▶ Exercise details
Please find each line in the material below that contains "Passover", and copy those lines out. Capitalization must match.

╭──

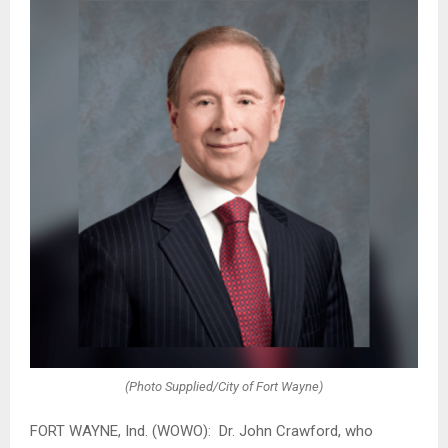
(Photo Supplied/City of Fort Wayne)
FORT WAYNE, Ind. (WOWO): Dr. John Crawford, who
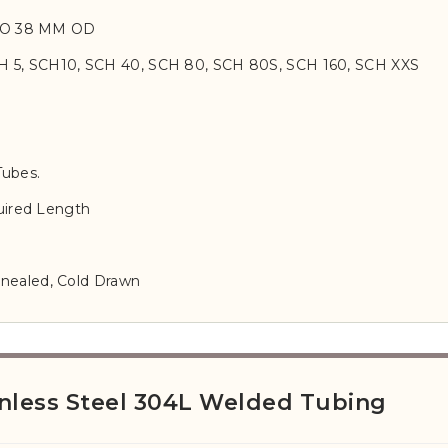
TO 38 MM OD
H 5, SCH10, SCH 40, SCH 80, SCH 80S, SCH 160, SCH XXS
Tubes.
ired Length
nnealed, Cold Drawn
nless Steel 304L Welded Tubing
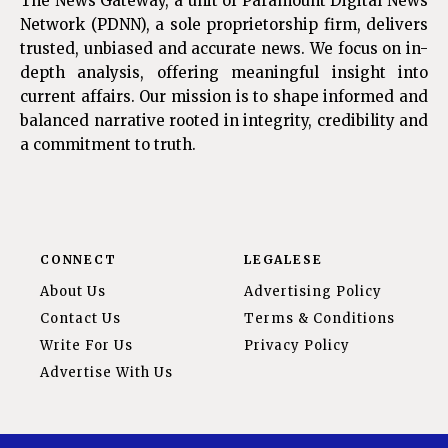
The News Gateway, a unit of Paramount Digital News
Network (PDNN), a sole proprietorship firm, delivers
trusted, unbiased and accurate news. We focus on in-
depth analysis, offering meaningful insight into
current affairs. Our mission is to shape informed and
balanced narrative rooted in integrity, credibility and
a commitment to truth.
CONNECT
LEGALESE
About Us
Advertising Policy
Contact Us
Terms & Conditions
Write For Us
Privacy Policy
Advertise With Us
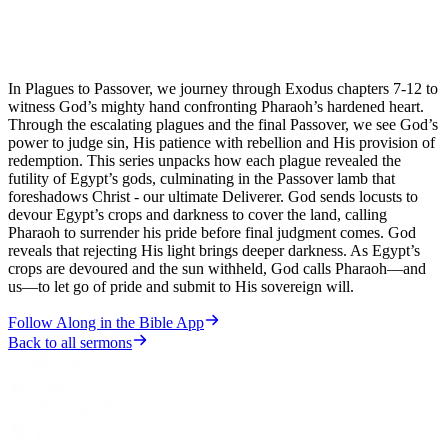
In Plagues to Passover, we journey through Exodus chapters 7-12 to
witness God’s mighty hand confronting Pharaoh’s hardened heart.
Through the escalating plagues and the final Passover, we see God’s
power to judge sin, His patience with rebellion and His provision of
redemption. This series unpacks how each plague revealed the
futility of Egypt’s gods, culminating in the Passover lamb that
foreshadows Christ - our ultimate Deliverer. God sends locusts to
devour Egypt’s crops and darkness to cover the land, calling
Pharaoh to surrender his pride before final judgment comes. God
reveals that rejecting His light brings deeper darkness. As Egypt’s
crops are devoured and the sun withheld, God calls Pharaoh—and
us—to let go of pride and submit to His sovereign will.
Follow Along in the Bible App
Back to all sermons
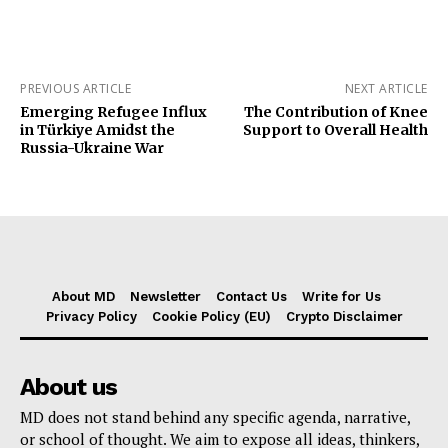
PREVIOUS ARTICLE
NEXT ARTICLE
Emerging Refugee Influx
The Contribution of Knee
in Türkiye Amidst the
Support to Overall Health
Russia-Ukraine War
About MD
Newsletter
Contact Us
Write for Us
Privacy Policy
Cookie Policy (EU)
Crypto Disclaimer
About us
MD does not stand behind any specific agenda, narrative,
or school of thought. We aim to expose all ideas, thinkers,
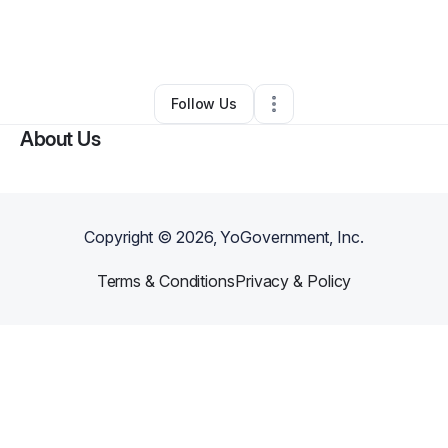
By
Kayla Webb
•
Arts & Entertainment
•
Yuba City
,
CA
•
0 Connections
•
3 Followers
Follow Us
About Us
Copyright ©
2026
, YoGovernment, Inc.
Terms & Conditions
Privacy & Policy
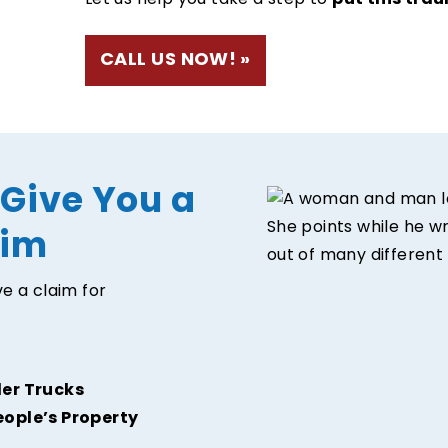
put this trau
Let us help you take a step to
CALL US NOW!
 Give You a
aim
e a claim for
ler Trucks
eople’s Property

╰──

▶ Result
In Plagues to Passover, we journey through Exodus chapters 7-12 to
Through the escalating plagues and the final Passover, we see God’s
futility of Egypt’s gods, culminating in the Passover lamb that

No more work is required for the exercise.